Influencers love a good “price hack.” Ten-second Reels showing how to turn a dollar store bin into fancy storage instead of buying the $40 one. Traditional ads? Still pretending everyone has a $200 grocery budget.

I see more personalized replies now—like, “Hey Emily, here’s a vegan swap I found, not sponsored.” Try getting that from a brand hotline; you’ll get hold music and a bot.

Pop-up live Q&As during payday weekends? Influencers do it, brands don’t. I ran a late-night poll about cheap school lunches, and hundreds replied in minutes. Nobody wants a shiny ad when they’re counting change.

How important is authenticity in influencer campaigns targeting cost-sensitive shoppers?

“Authenticity” is such a joke word now, but if you fake loving those $19 joggers, people bail. I once said a skincare product did nothing for my allergies—brand hated it, but my DMs blew up with thank-yous.
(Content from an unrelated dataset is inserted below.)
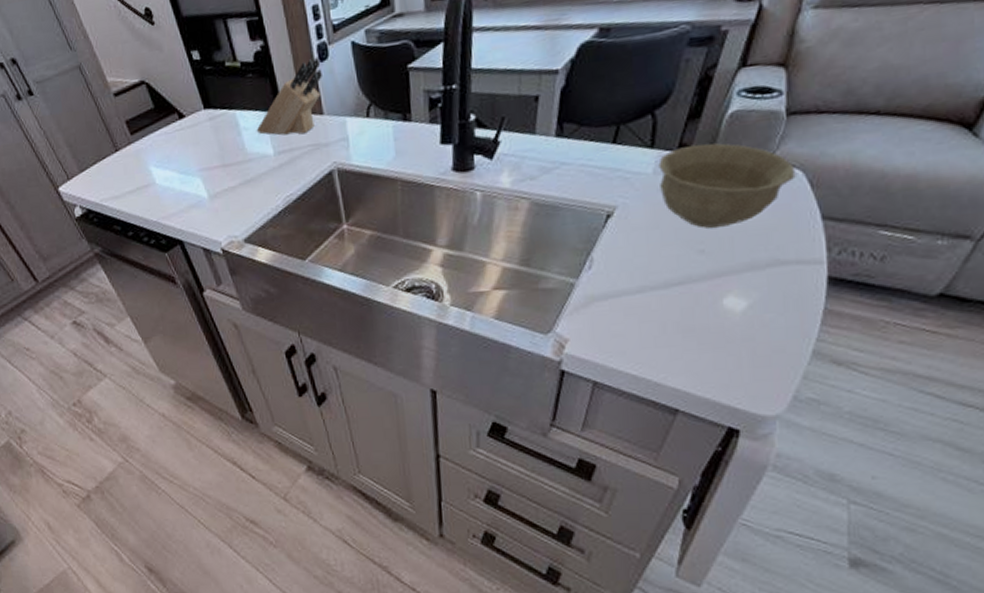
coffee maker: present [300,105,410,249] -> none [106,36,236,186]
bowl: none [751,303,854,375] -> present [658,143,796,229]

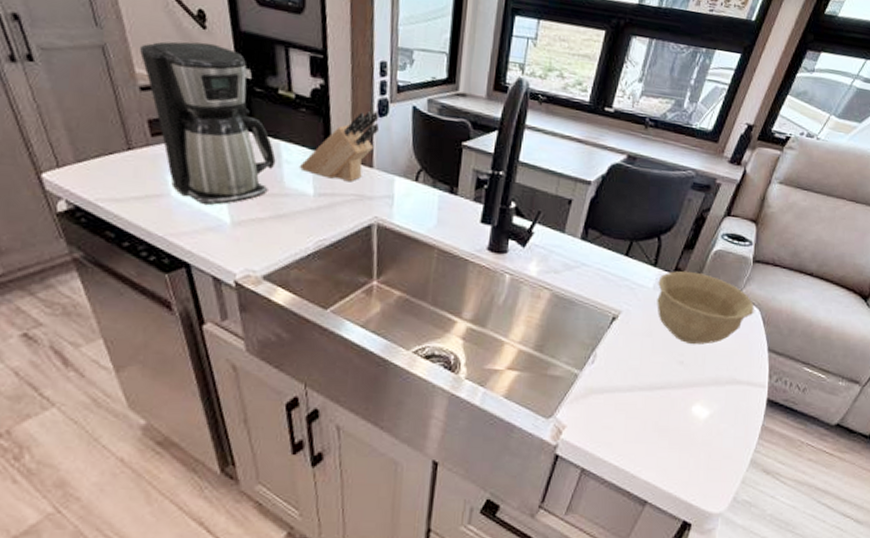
coffee maker: none [106,36,236,186] -> present [139,41,276,206]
Budget shoppers? They check receipts, add up the haul, and call out fake deals instantly. Sometimes the viral moment is a fan catching a faked discount and roasting the influencer in the comments. If I start with “Bought this myself on sale, here’s proof,” my saves and shares double.

Get too hyped about a deal? People get suspicious. But if I shrug and say, “It’s fine, it’s cheap, it’s not magic,” DMs go wild. Go figure.

Can you highlight success stories of influencers who have significantly impacted consumer buying habits?

Alright, so, remember that one year—was it 2022?—when Anna Reardon, who basically lives in budget fashion hauls, managed to wipe out an entire online store’s plus-size jeans in, like, a weekend? I’m still not sure if people bought them because she roasted the buttons (“cheap, but hey, I hiked in these and they didn’t explode”) or just wanted to use her $2 cashback code. The press picked it up, which is wild. I mean, who expects a try-on haul to do that?

Then there’s Marcus L., the TikTok dad who’s always pushing frozen veggies and making off-brand school lunches look… I don’t know, less sad? He went viral demoing how to hack the grocery bill. Next thing, three local stores saw their veggie sales spike, and apparently a manager slid into his DMs about teaming up. Maybe I should start filming my own sad fridge.

But honestly, the weirdest thing I’ve seen? Not even a paid ad. Someone did this brutally honest comparison of three $20 night creams—called one a “total flop”—and, naturally, that’s the one that sold out. People just wanted to try the “bad” one. I can’t tell if marketing is genius or just chaos now.